» **Problem to work on**
Leave out the pictures, then return the records word for word.

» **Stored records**
....
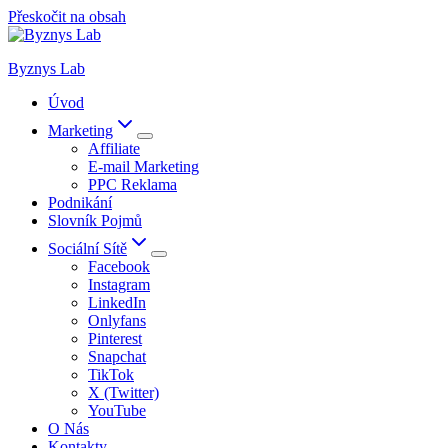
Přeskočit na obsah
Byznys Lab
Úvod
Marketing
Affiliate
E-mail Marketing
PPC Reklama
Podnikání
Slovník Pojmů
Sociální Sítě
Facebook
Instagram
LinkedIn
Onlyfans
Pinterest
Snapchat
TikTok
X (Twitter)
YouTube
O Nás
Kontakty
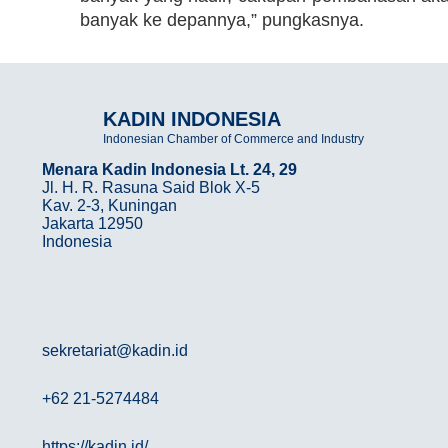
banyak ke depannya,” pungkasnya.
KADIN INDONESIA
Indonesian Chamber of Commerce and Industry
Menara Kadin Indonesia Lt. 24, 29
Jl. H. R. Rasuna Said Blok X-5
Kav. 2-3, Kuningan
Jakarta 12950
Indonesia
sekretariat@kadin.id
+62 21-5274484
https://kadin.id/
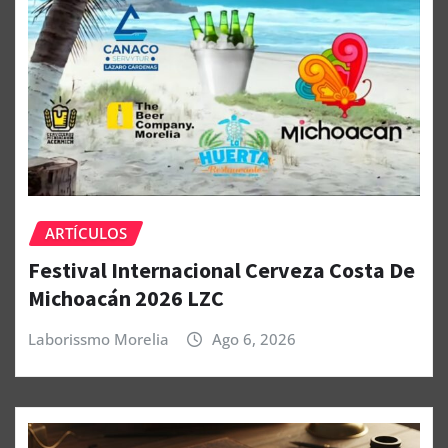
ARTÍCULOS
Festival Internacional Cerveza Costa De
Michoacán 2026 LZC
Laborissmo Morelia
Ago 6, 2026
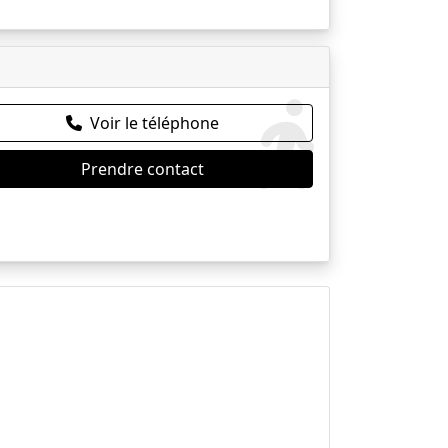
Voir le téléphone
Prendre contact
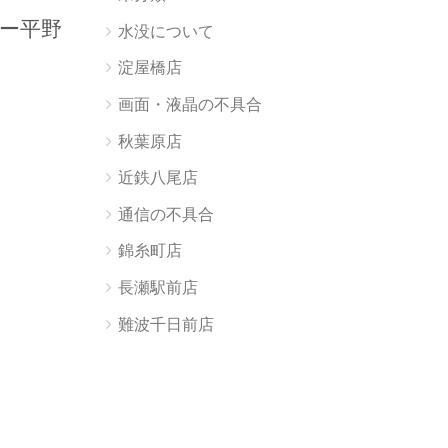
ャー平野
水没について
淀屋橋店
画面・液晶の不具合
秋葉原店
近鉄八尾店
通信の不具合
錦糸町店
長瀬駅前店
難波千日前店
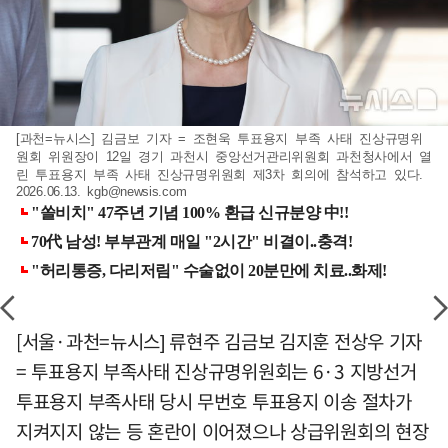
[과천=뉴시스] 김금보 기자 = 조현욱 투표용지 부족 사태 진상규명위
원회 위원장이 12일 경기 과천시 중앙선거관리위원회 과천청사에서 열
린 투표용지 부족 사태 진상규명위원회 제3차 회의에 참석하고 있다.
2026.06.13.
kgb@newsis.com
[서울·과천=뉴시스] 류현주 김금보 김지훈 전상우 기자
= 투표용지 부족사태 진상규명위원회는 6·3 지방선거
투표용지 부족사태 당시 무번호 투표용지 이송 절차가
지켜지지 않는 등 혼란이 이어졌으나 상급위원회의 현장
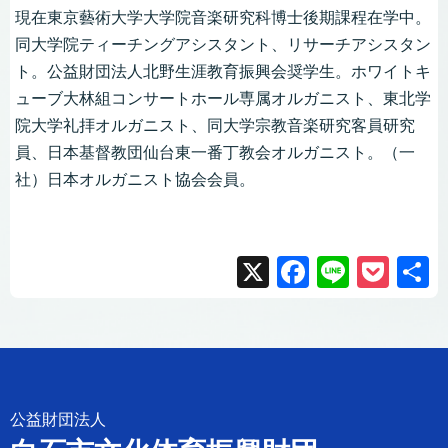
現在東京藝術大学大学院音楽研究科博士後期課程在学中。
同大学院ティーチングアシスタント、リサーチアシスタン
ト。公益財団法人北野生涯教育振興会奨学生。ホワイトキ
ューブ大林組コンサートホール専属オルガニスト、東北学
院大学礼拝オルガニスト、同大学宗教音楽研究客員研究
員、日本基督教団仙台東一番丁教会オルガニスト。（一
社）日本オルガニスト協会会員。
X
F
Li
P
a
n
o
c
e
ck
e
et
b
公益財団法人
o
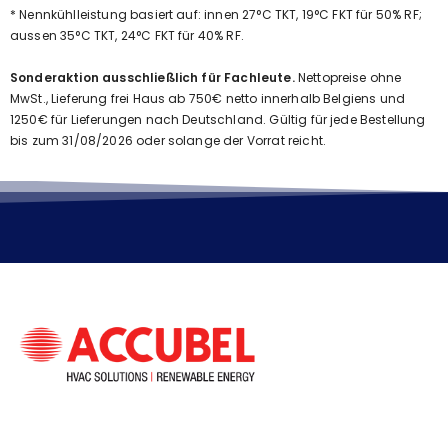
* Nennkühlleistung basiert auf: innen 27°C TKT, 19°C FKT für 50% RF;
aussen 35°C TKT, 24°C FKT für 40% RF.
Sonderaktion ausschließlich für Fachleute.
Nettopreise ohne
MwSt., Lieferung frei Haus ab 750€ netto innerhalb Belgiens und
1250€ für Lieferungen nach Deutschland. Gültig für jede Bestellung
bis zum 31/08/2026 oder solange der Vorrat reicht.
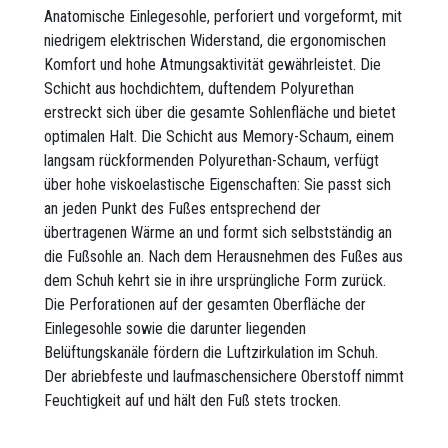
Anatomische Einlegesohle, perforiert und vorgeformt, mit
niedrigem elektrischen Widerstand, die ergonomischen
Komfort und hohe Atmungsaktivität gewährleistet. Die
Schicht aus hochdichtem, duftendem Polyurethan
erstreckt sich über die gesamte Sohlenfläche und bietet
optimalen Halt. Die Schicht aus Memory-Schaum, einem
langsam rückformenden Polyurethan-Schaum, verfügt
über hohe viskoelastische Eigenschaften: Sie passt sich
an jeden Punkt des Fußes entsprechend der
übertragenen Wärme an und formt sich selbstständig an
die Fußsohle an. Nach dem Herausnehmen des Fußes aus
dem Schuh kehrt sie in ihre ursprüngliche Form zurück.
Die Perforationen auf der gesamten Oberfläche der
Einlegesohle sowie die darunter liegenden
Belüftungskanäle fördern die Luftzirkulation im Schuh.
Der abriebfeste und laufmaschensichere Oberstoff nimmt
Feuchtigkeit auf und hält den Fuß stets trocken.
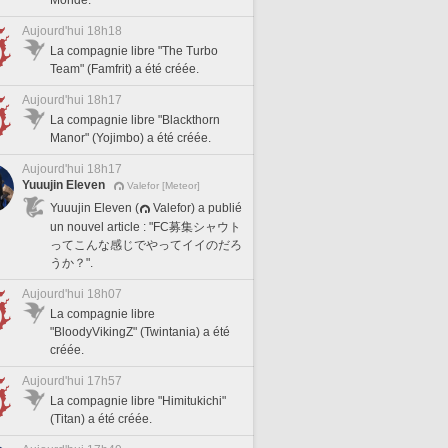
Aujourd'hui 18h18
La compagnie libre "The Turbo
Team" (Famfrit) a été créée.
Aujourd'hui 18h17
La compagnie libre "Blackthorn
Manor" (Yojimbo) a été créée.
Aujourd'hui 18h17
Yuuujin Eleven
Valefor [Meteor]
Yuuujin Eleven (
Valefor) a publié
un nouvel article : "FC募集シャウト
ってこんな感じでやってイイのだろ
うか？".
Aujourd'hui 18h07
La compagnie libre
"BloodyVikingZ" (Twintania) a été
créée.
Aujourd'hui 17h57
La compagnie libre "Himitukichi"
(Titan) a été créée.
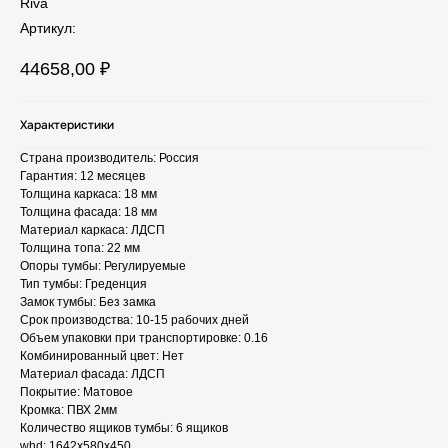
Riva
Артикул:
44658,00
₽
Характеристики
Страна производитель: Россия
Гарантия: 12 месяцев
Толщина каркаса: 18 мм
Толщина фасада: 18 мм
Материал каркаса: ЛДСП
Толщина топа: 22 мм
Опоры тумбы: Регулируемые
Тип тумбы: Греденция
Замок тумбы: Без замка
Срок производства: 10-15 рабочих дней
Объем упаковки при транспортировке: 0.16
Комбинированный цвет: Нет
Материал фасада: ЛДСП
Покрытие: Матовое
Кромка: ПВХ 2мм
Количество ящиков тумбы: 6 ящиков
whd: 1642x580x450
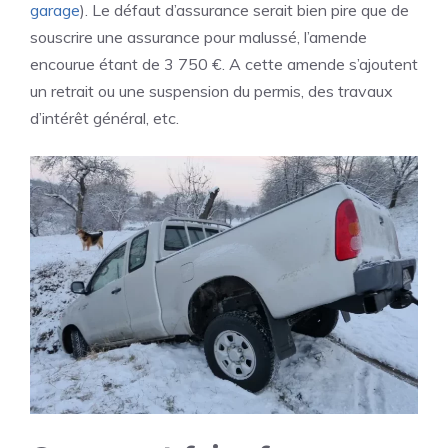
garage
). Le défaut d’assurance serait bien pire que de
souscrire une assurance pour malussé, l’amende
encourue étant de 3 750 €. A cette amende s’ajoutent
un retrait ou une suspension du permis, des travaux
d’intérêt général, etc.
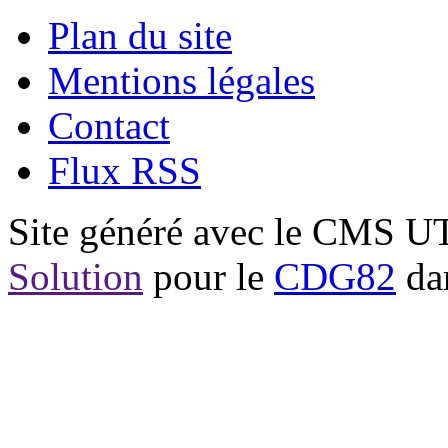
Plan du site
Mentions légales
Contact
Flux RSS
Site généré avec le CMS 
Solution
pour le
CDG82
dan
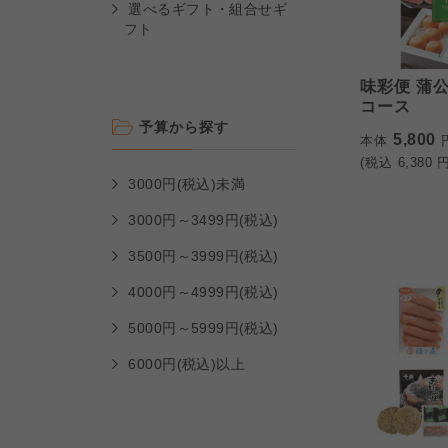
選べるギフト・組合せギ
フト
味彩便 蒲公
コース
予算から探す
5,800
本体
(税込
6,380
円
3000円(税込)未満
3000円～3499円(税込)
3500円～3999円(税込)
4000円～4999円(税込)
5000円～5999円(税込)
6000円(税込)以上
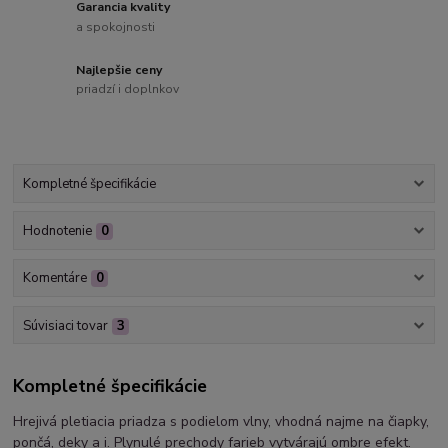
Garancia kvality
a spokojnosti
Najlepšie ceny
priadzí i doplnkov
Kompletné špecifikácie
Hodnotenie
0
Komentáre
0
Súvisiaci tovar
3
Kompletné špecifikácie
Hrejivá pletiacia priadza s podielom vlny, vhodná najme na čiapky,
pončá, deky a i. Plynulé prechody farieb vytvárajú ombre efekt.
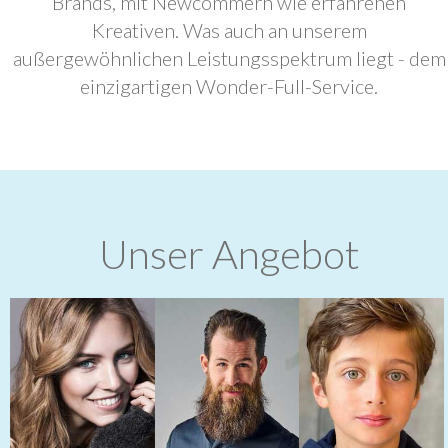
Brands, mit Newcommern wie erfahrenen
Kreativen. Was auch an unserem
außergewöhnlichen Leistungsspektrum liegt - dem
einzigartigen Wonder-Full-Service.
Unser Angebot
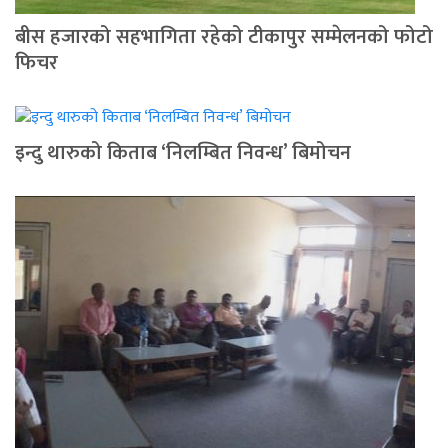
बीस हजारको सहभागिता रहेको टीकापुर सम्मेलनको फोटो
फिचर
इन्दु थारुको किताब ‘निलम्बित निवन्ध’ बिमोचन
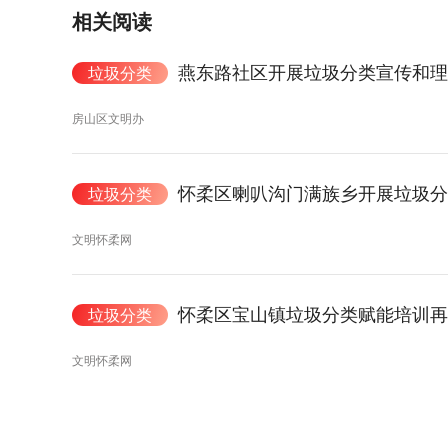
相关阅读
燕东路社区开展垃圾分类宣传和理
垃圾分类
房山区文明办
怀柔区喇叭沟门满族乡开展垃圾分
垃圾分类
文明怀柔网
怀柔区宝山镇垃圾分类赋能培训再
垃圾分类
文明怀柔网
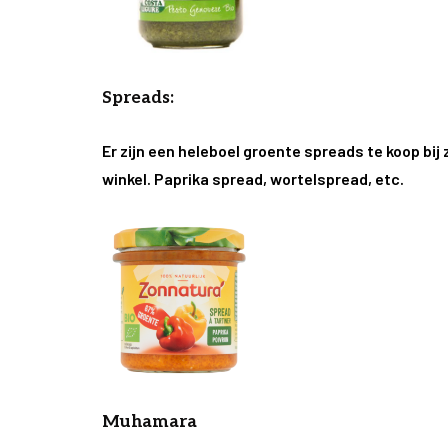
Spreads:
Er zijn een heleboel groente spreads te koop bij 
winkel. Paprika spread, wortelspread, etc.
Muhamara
....
» **Response to the task**
Přeskočit na obsah
Byznys Lab
Úvod
Marketing
Affiliate
E-mail Marketing
PPC Reklama
Podnikání
Slovník Pojmů
Sociální Sítě
Facebook
Instagram
LinkedIn
Onlyfans
Pinterest
Snapchat
TikTok
X (Twitter)
YouTube
O Nás
Kontakty
banyak ke depannya,” pungkasnya.
KADIN INDONESIA
Indonesian Chamber of Commerce and Industry
Menara Kadin Indonesia Lt. 24, 29
Jl. H. R. Rasuna Said Blok X-5
Kav. 2-3, Kuningan
Jakarta 12950
Indonesia
sekretariat@kadin.id
+62 21-5274484
https://kadin.id/
ARTÍCULOS
Festival Internacional Cerveza Costa De
Michoacán 2026 LZC
Laborissmo Morelia
Ago 6, 2026
Voir le téléphone
Prendre contact
ャー平野
水没について
淀屋橋店
画面・液晶の不具合
秋葉原店
近鉄八尾店
通信の不具合
錦糸町店
長瀬駅前店
難波千日前店
[과천=뉴시스] 김금보 기자 = 조현욱 투표용지 부족 사태 진상규명위
원회 위원장이 12일 경기 과천시 중앙선거관리위원회 과천청사에서 열
린 투표용지 부족 사태 진상규명위원회 제3차 회의에 참석하고 있다.
2026.06.13.
kgb@newsis.com
[서울·과천=뉴시스] 류현주 김금보 김지훈 전상우 기자
= 투표용지 부족사태 진상규명위원회는 6·3 지방선거
투표용지 부족사태 당시 무번호 투표용지 이송 절차가
지켜지지 않는 등 혼란이 이어졌으나 상급위원회의 현장
現在東京藝術大学大学院音楽研究科博士後期課程在学中。
同大学院ティーチングアシスタント、リサーチアシスタン
ト。公益財団法人北野生涯教育振興会奨学生。ホワイトキ
ューブ大林組コンサートホール専属オルガニスト、東北学
院大学礼拝オルガニスト、同大学宗教音楽研究客員研究
員、日本基督教団仙台東一番丁教会オルガニスト。（一
社）日本オルガニスト協会会員。
X
F
Li
P
a
n
o
c
e
ck
e
et
b
公益財団法人
o
* Nennkühlleistung basiert auf: innen 27°C TKT, 19°C FKT für 50% RF;
aussen 35°C TKT, 24°C FKT für 40% RF.
Sonderaktion ausschließlich für Fachleute.
Nettopreise ohne
MwSt., Lieferung frei Haus ab 750€ netto innerhalb Belgiens und
1250€ für Lieferungen nach Deutschland. Gültig für jede Bestellung
bis zum 31/08/2026 oder solange der Vorrat reicht.
Anatomische Einlegesohle, perforiert und vorgeformt, mit
niedrigem elektrischen Widerstand, die ergonomischen
Komfort und hohe Atmungsaktivität gewährleistet. Die
Schicht aus hochdichtem, duftendem Polyurethan
erstreckt sich über die gesamte Sohlenfläche und bietet
optimalen Halt. Die Schicht aus Memory-Schaum, einem
langsam rückformenden Polyurethan-Schaum, verfügt
über hohe viskoelastische Eigenschaften: Sie passt sich
an jeden Punkt des Fußes entsprechend der
übertragenen Wärme an und formt sich selbstständig an
die Fußsohle an. Nach dem Herausnehmen des Fußes aus
dem Schuh kehrt sie in ihre ursprüngliche Form zurück.
Die Perforationen auf der gesamten Oberfläche der
Einlegesohle sowie die darunter liegenden
Belüftungskanäle fördern die Luftzirkulation im Schuh.
Der abriebfeste und laufmaschensichere Oberstoff nimmt
Feuchtigkeit auf und hält den Fuß stets trocken.
Aujourd'hui 18h18
La compagnie libre "The Turbo
Team" (Famfrit) a été créée.
Aujourd'hui 18h17
La compagnie libre "Blackthorn
Manor" (Yojimbo) a été créée.
Aujourd'hui 18h17
Yuuujin Eleven
Valefor [Meteor]
Yuuujin Eleven (
Valefor) a publié
un nouvel article : "FC募集シャウト
ってこんな感じでやってイイのだろ
うか？".
Aujourd'hui 18h07
La compagnie libre
"BloodyVikingZ" (Twintania) a été
créée.
Aujourd'hui 17h57
La compagnie libre "Himitukichi"
(Titan) a été créée.
Riva
Артикул:
44658,00
₽
Характеристики
Страна производитель: Россия
Гарантия: 12 месяцев
Толщина каркаса: 18 мм
Толщина фасада: 18 мм
Материал каркаса: ЛДСП
Толщина топа: 22 мм
Опоры тумбы: Регулируемые
Тип тумбы: Греденция
Замок тумбы: Без замка
Срок производства: 10-15 рабочих дней
Объем упаковки при транспортировке: 0.16
Комбинированный цвет: Нет
Материал фасада: ЛДСП
Покрытие: Матовое
Кромка: ПВХ 2мм
Количество ящиков тумбы: 6 ящиков
whd: 1642x580x450
garage
). Le défaut d’assurance serait bien pire que de
souscrire une assurance pour malussé, l’amende
encourue étant de 3 750 €. A cette amende s’ajoutent
un retrait ou une suspension du permis, des travaux
d’intérêt général, etc.
Plan du site
Mentions légales
Contact
Flux RSS
Site généré avec le CMS 
Solution
pour le
CDG82
dan
選べるギフト・組合せギ
フト
味彩便 蒲公
コース
予算から探す
5,800
本体
(税込
6,380
円
3000円(税込)未満
3000円～3499円(税込)
3500円～3999円(税込)
4000円～4999円(税込)
5000円～5999円(税込)
6000円(税込)以上
Garancia kvality
a spokojnosti
Najlepšie ceny
priadzí i doplnkov
Kompletné špecifikácie
Hodnotenie
0
Komentáre
0
Súvisiaci tovar
3
Kompletné špecifikácie
Hrejivá pletiacia priadza s podielom vlny, vhodná najme na čiapky,
pončá, deky a i. Plynulé prechody farieb vytvárajú ombre efekt.
Brands, mit Newcommern wie erfahrenen
Kreativen. Was auch an unserem
außergewöhnlichen Leistungsspektrum liegt - dem
einzigartigen Wonder-Full-Service.
Unser Angebot
बीस हजारको सहभागिता रहेको टीकापुर सम्मेलनको फोटो
फिचर
इन्दु थारुको किताब ‘निलम्बित निवन्ध’ बिमोचन
相关阅读
燕东路社区开展垃圾分类宣传和理
垃圾分类
房山区文明办
怀柔区喇叭沟门满族乡开展垃圾分
垃圾分类
文明怀柔网
怀柔区宝山镇垃圾分类赋能培训再
垃圾分类
文明怀柔网
Spreads:
Er zijn een heleboel groente spreads te koop bij 
winkel. Paprika spread, wortelspread, etc.
Muhamara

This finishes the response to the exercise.